Saved entries:
┌────────
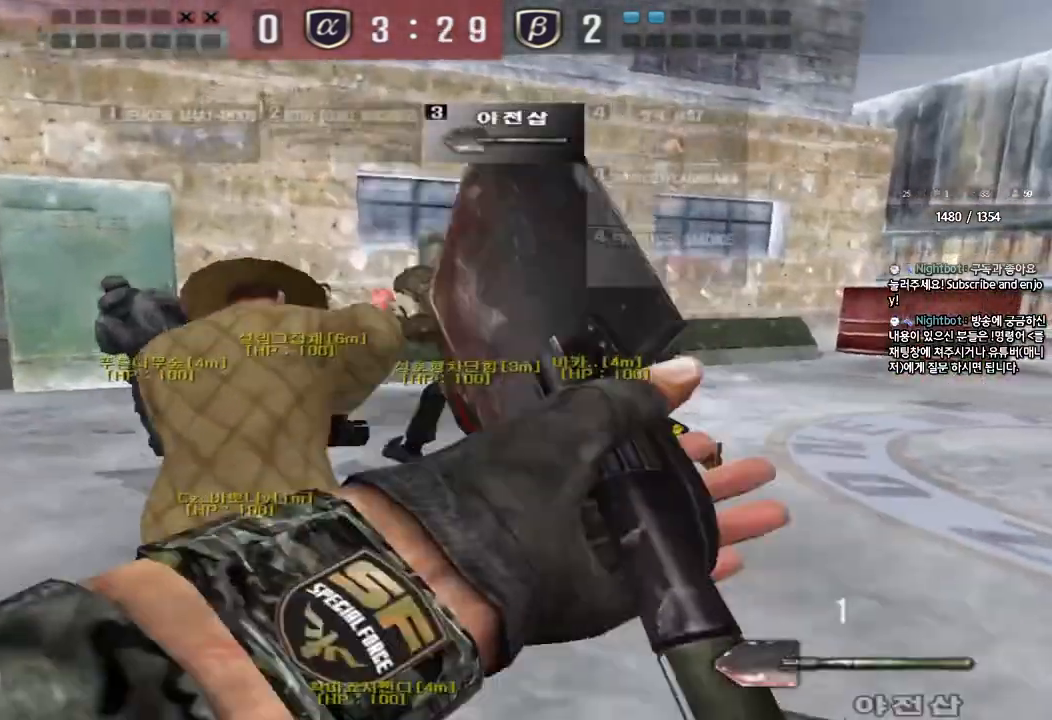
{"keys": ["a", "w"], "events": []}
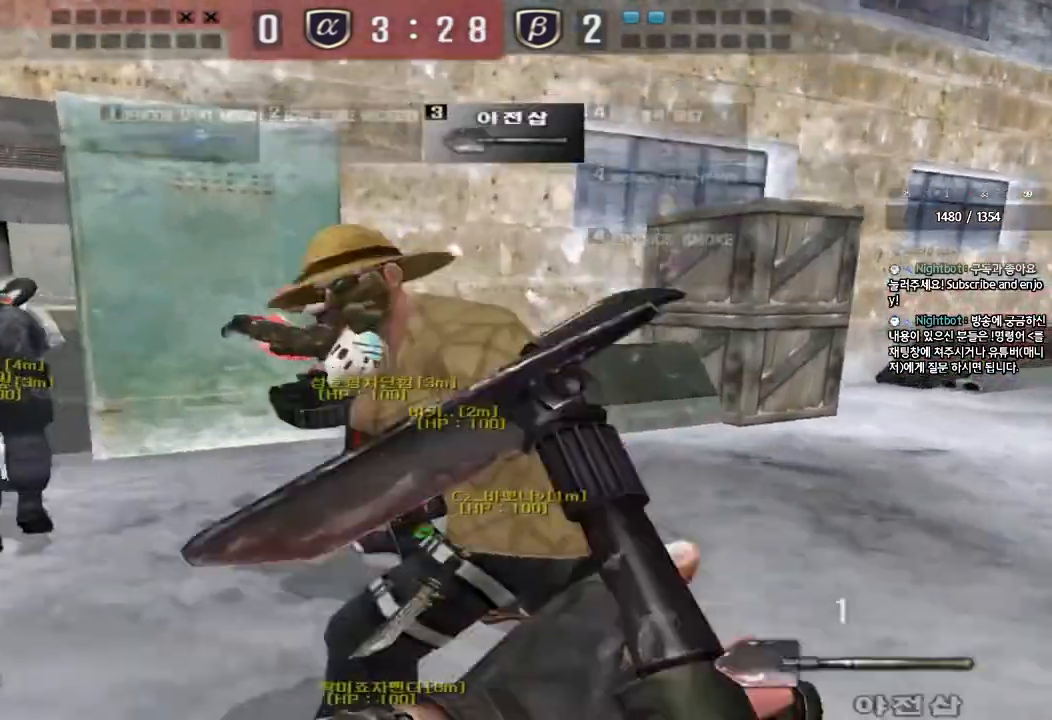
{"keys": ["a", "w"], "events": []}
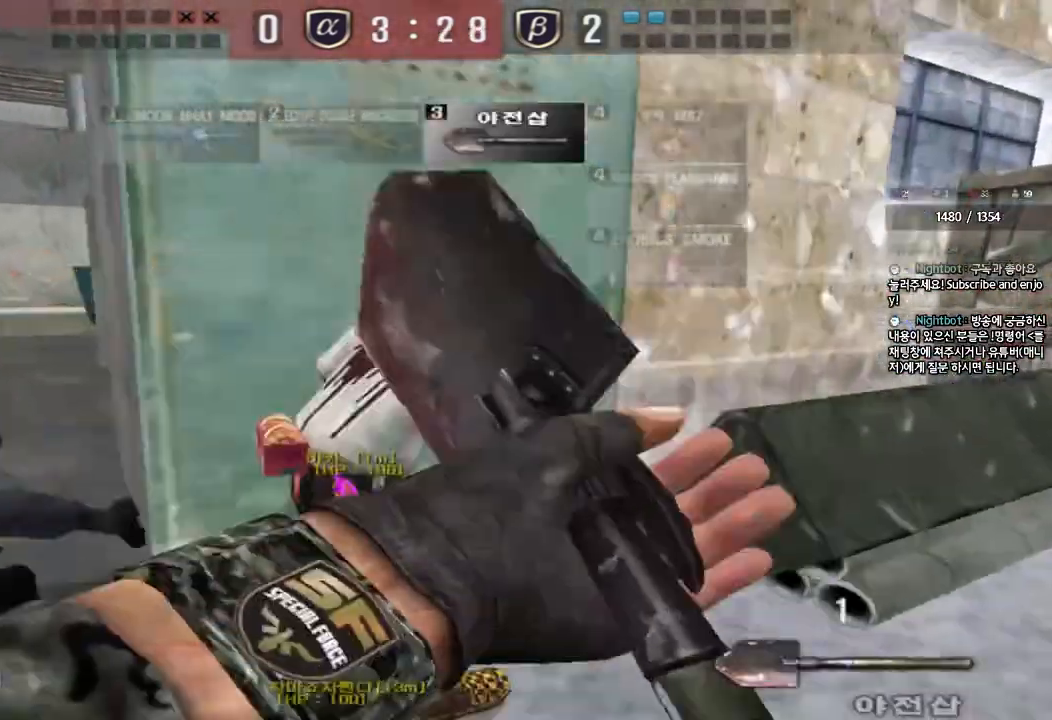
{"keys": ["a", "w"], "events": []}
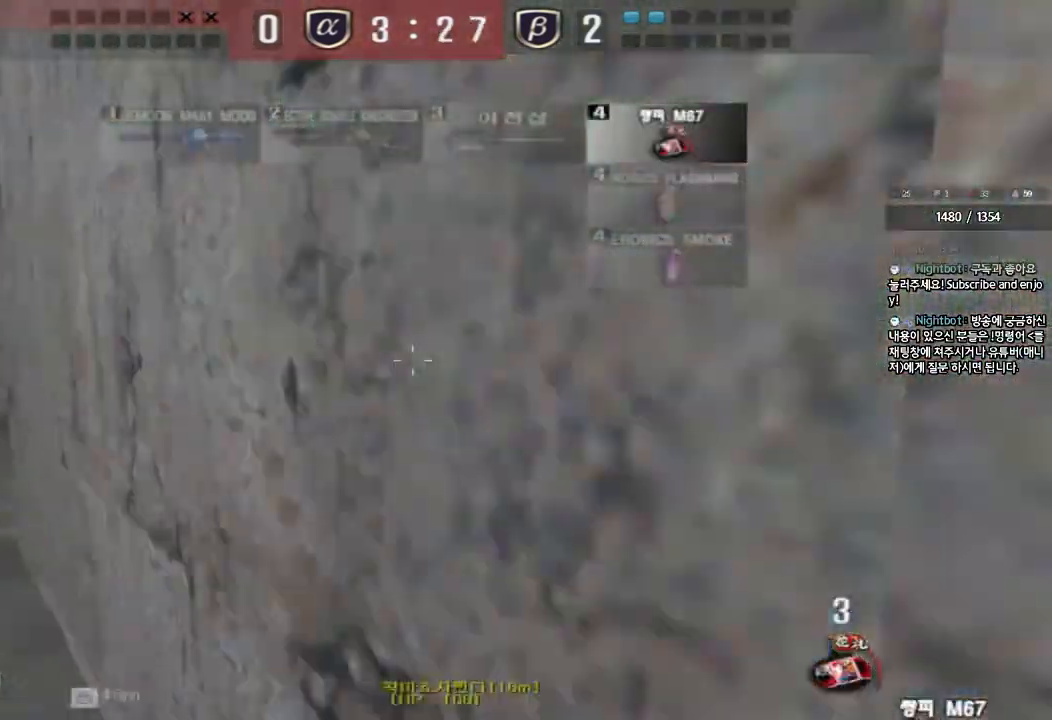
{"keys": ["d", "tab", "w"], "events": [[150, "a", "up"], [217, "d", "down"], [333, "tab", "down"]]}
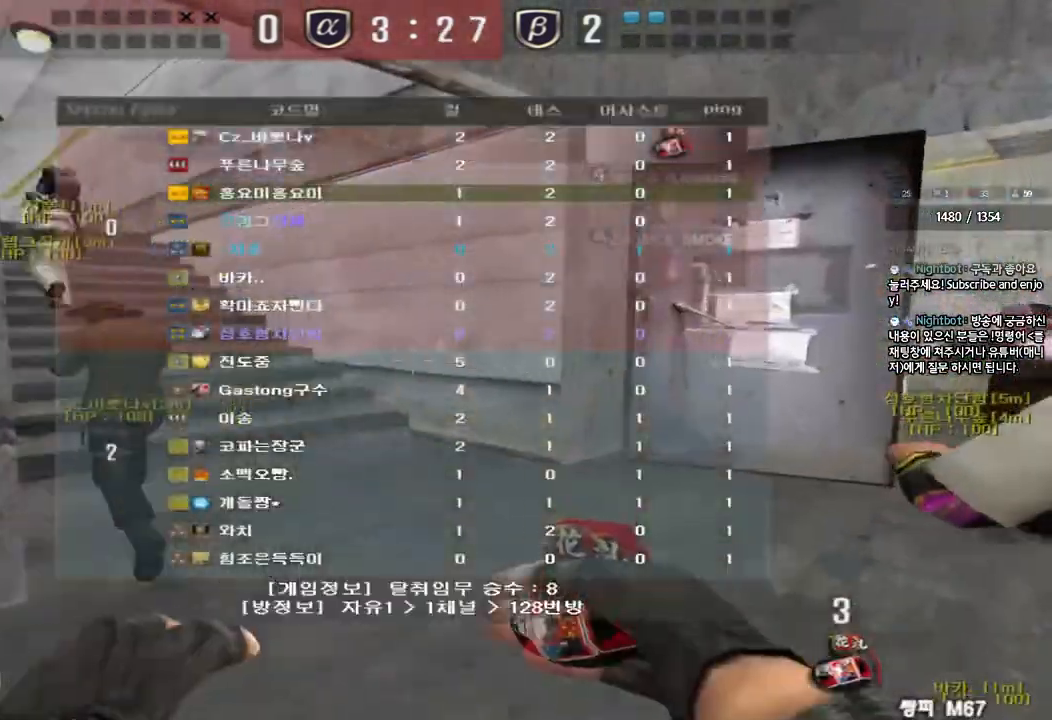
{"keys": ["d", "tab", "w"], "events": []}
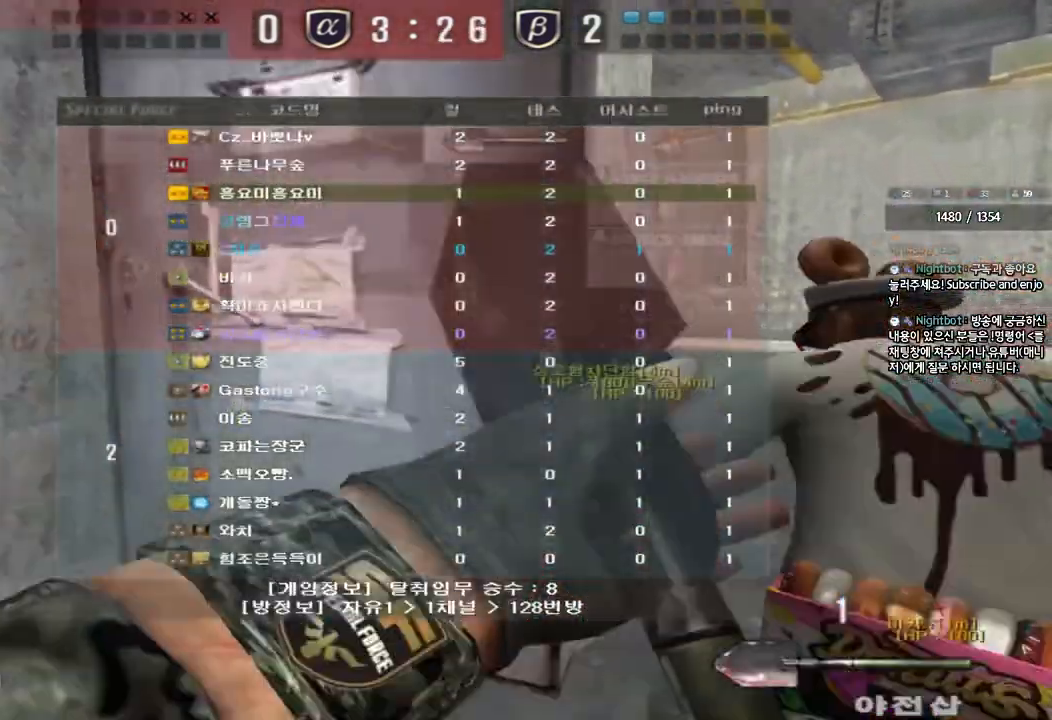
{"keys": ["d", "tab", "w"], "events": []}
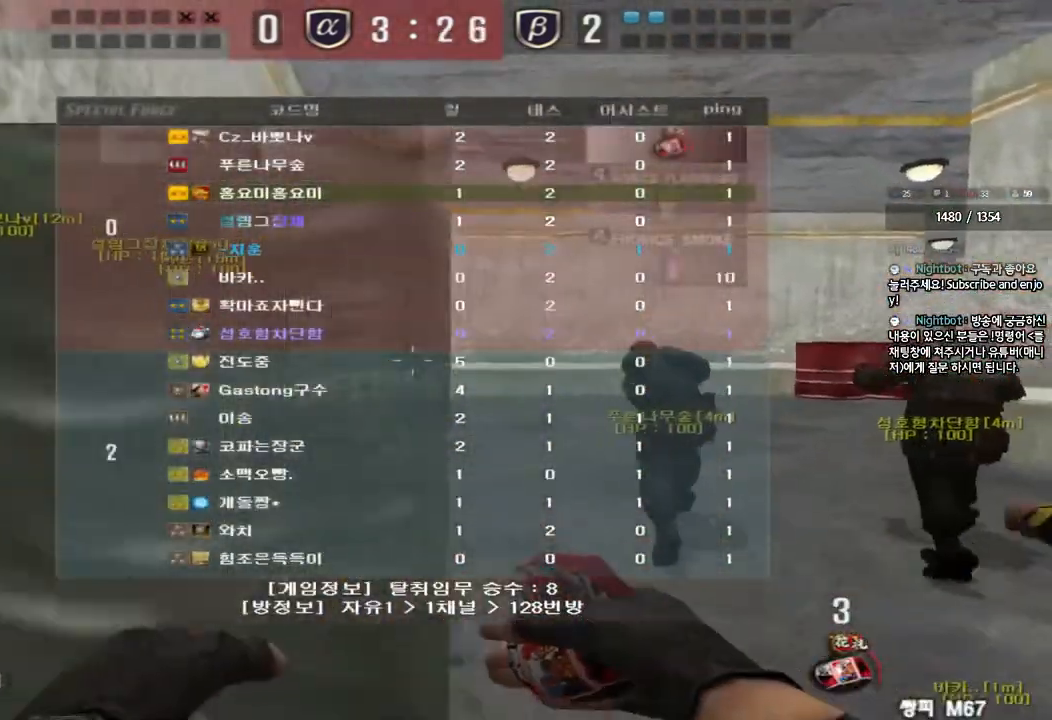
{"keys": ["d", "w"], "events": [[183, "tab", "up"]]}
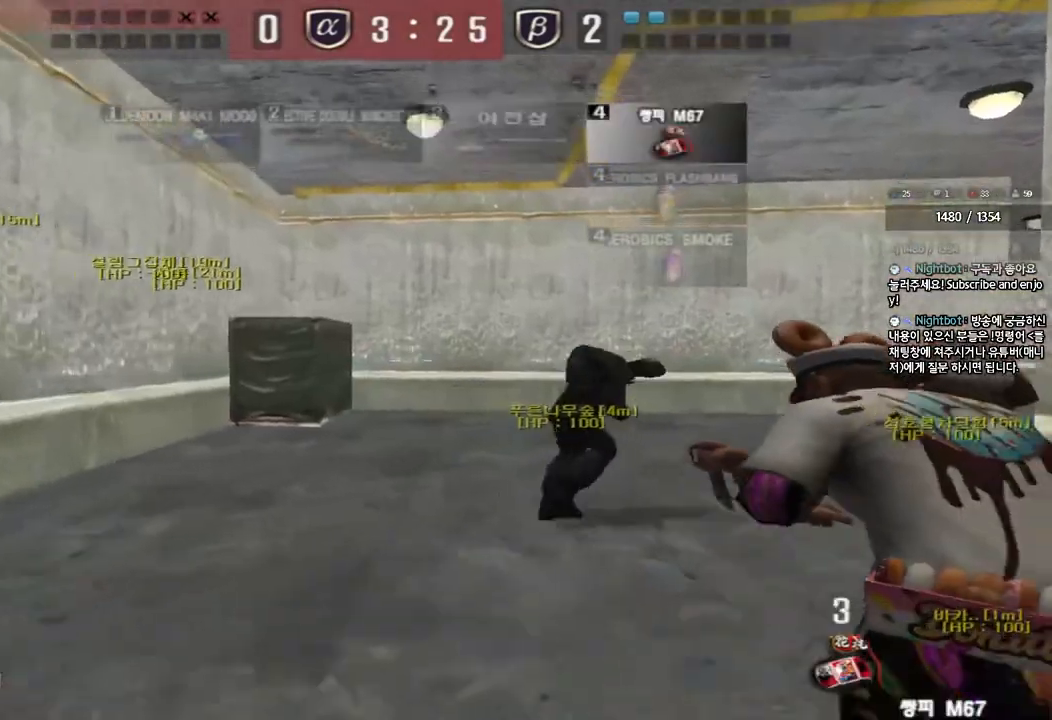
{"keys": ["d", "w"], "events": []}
└────────
§ Required work:
Drop the images and repeat the data exactly.

§ Result for this task:
{"keys": ["a", "w"], "events": []}
{"keys": ["a", "w"], "events": []}
{"keys": ["a", "w"], "events": []}
{"keys": ["d", "tab", "w"], "events": [[150, "a", "up"], [217, "d", "down"], [333, "tab", "down"]]}
{"keys": ["d", "tab", "w"], "events": []}
{"keys": ["d", "tab", "w"], "events": []}
{"keys": ["d", "w"], "events": [[183, "tab", "up"]]}
{"keys": ["d", "w"], "events": []}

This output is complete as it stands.